┌────────

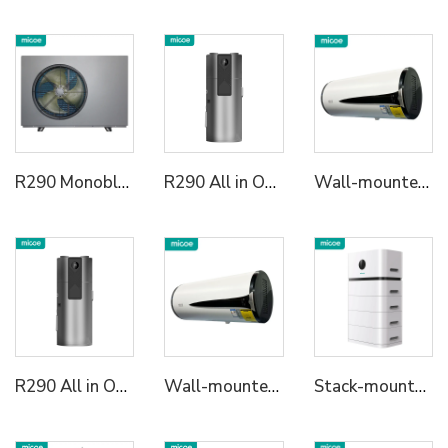
R290 Monoblock Heat Pump Water Heater
R290 All in One Heat Pump Water Heater
Wall-mounted All in One Heat Pump Water Heater
R290 All in One Heat Pump Water Heater
Wall-mounted All in One Heat Pump Water Heater
Stack-mounted Residential ESS2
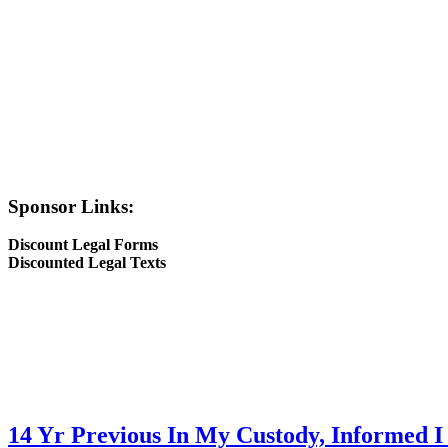
Sponsor Links:
Discount Legal Forms
Discounted Legal Texts
14 Yr Previous In My Custody, Informed I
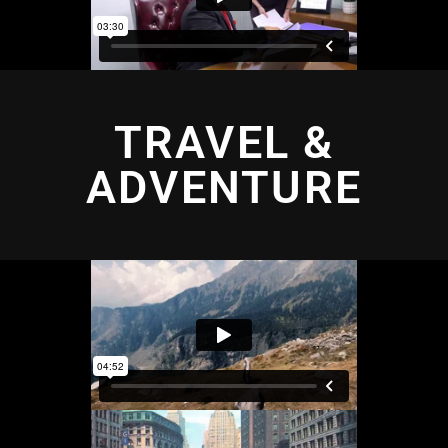
TRAVEL &
ADVENTURE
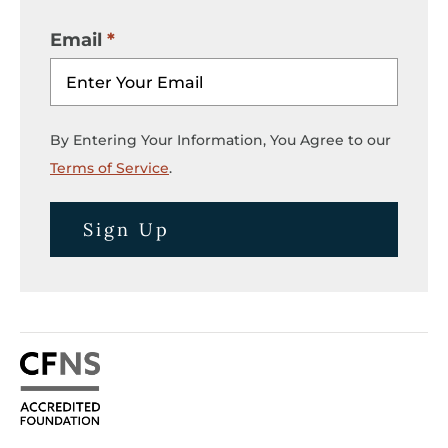
Email
By Entering Your Information, You Agree to our
Terms of Service
.
Sign Up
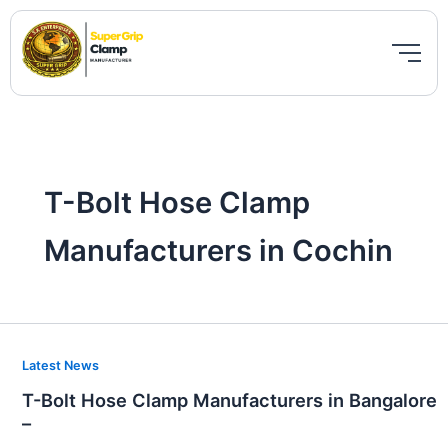
Skip
to
content
T-Bolt Hose Clamp
Manufacturers in Cochin
T-
Latest News
Bolt
T-Bolt Hose Clamp Manufacturers in Bangalore
Hose
–
Clamp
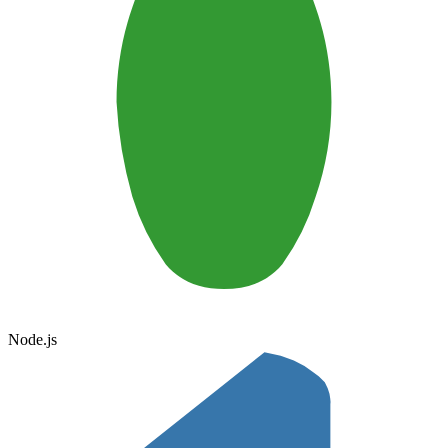
Node.js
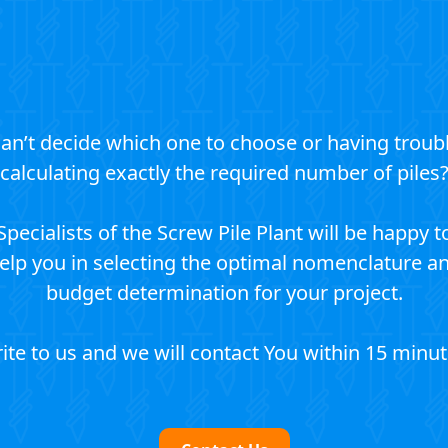
an’t decide which one to choose or having troub
calculating exactly the required number of piles
Specialists of the Screw Pile Plant will be happy t
elp you in selecting the optimal nomenclature a
budget determination for your project.
ite to us and we will contact You within 15 minut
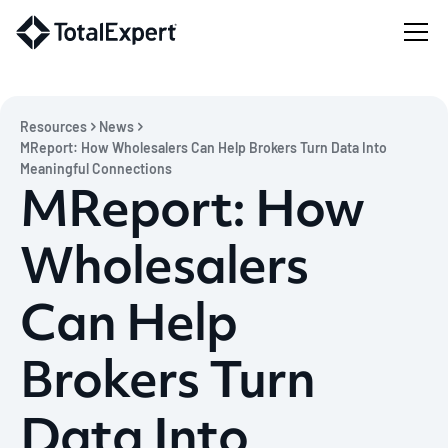
Resources
News
MReport: How Wholesalers Can Help Brokers Turn Data Into
Meaningful Connections
MReport: How
Wholesalers
Can Help
Brokers Turn
Data Into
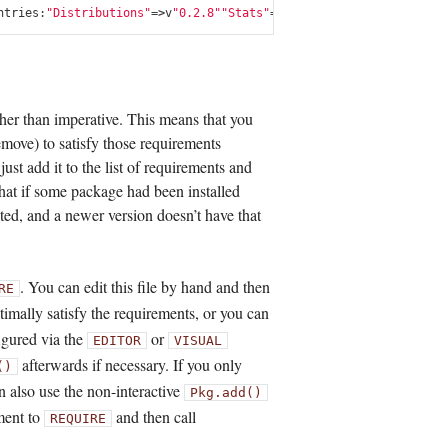
ntries
:
"Distributions"
=>
v
"0.2.8"
"Stats"
=>
v
"0.2.6"
"UTF16"
=>
v
"0.2.
rather than imperative. This means that you
remove) to satisfy those requirements
ust add it to the list of requirements and
 that if some package had been installed
ed, and a newer version doesn’t have that
. You can edit this file by hand and then
RE
timally satisfy the requirements, or you can
igured via the
or
EDITOR
VISUAL
afterwards if necessary. If you only
()
n also use the non-interactive
Pkg.add()
ment to
and then call
REQUIRE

└────────

What to work on: Find the number of lines in the records that include the word "Data". Write only that number.

Solution to the problem: 2